• **Questions to answer**:
- a) Name every function from the data_pre_processing module that the code documentation describes, giving each with its parameters.
- b) Reproduce the stretch of the code documentation from "the training and" through "fit_intercept=True, n_jobs=None, normalize=False))" verbatim.

• **Text section**:
*** Begin section ***

Code Documentation

config.config(filename='database.ini', section='postgresql')

This function is used to pick the configuration from the section in the provided file

Parameters
  • filename – The path of the file which contains the configurations

  • section – The section inside the file which contains the configuration needed to connect to the database

Returns

the database config needed to connect

connect_database.connect_and_fetch_data(query, params)

This function is used to connect to the database and fetch the rows from the database, given the query and config params of the database.

Parameters
  • query – The select query to be used to fetch data

  • params – The parameters used to contact the database server

Returns

list of rows in database fetched from the query

data_pre_processing.clean_data(X)

This function is used to clean the data in the dataset

Parameters

X – the dataframe containing the features of the datapoints

Returns

the dataframe with the clean, processed values of the features

data_pre_processing.clean_labels(Y)

This function is used to clean the labels in the dataset

Parameters

Y – the array containing the labels of the datapoints

Returns

the array of cleaned labels of the datapoints

data_pre_processing.split_train_test(X, Y, ratio=0.3)

This function is used to split the dataset into training and testing dataset

Parameters
  • X – the feature set of the datapoints for regression prediction

  • Y – the labels of the datapoints

  • ratio – the test dataset ratio

Returns

the training and testing datasets

regression_model.regression_model_fit(X, Y, model=LinearRegression(copy_X=True, fit_intercept=True, n_jobs=None, normalize=False))

*** End section ***

• **Data supplied**:
*** Begin section ***

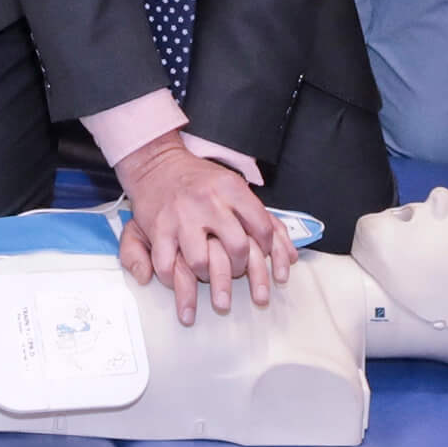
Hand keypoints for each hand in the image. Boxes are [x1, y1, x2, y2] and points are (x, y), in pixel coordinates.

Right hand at [114, 132, 291, 324]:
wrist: (157, 164)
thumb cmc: (201, 181)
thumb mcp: (236, 187)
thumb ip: (266, 220)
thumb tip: (290, 258)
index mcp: (232, 189)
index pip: (263, 227)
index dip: (268, 249)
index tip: (262, 255)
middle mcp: (209, 202)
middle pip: (237, 248)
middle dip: (240, 268)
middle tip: (237, 271)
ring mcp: (182, 216)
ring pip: (201, 262)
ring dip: (207, 277)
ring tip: (208, 277)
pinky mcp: (158, 229)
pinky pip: (167, 265)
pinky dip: (173, 280)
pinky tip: (178, 282)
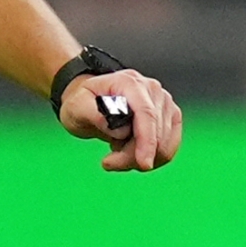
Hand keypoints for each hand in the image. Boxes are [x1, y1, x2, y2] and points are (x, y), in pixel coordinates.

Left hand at [59, 70, 181, 171]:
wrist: (91, 100)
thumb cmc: (83, 102)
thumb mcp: (76, 107)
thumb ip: (94, 115)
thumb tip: (120, 130)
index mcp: (129, 82)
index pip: (146, 114)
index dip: (147, 141)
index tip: (143, 164)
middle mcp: (152, 89)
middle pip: (155, 133)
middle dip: (132, 156)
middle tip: (108, 162)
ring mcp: (165, 103)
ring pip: (163, 145)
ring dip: (138, 158)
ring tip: (115, 151)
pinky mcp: (171, 117)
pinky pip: (168, 147)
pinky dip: (150, 157)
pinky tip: (128, 151)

*** End section ***

• **Solved problems**:
- a)
- data_pre_processing.clean_data(X)
- data_pre_processing.clean_labels(Y)
- data_pre_processing.split_train_test(X, Y, ratio=0.3)

- b)
the training and testing datasets

regression_model.regression_model_fit(X, Y, model=LinearRegression(copy_X=True, fit_intercept=True, n_jobs=None, normalize=False))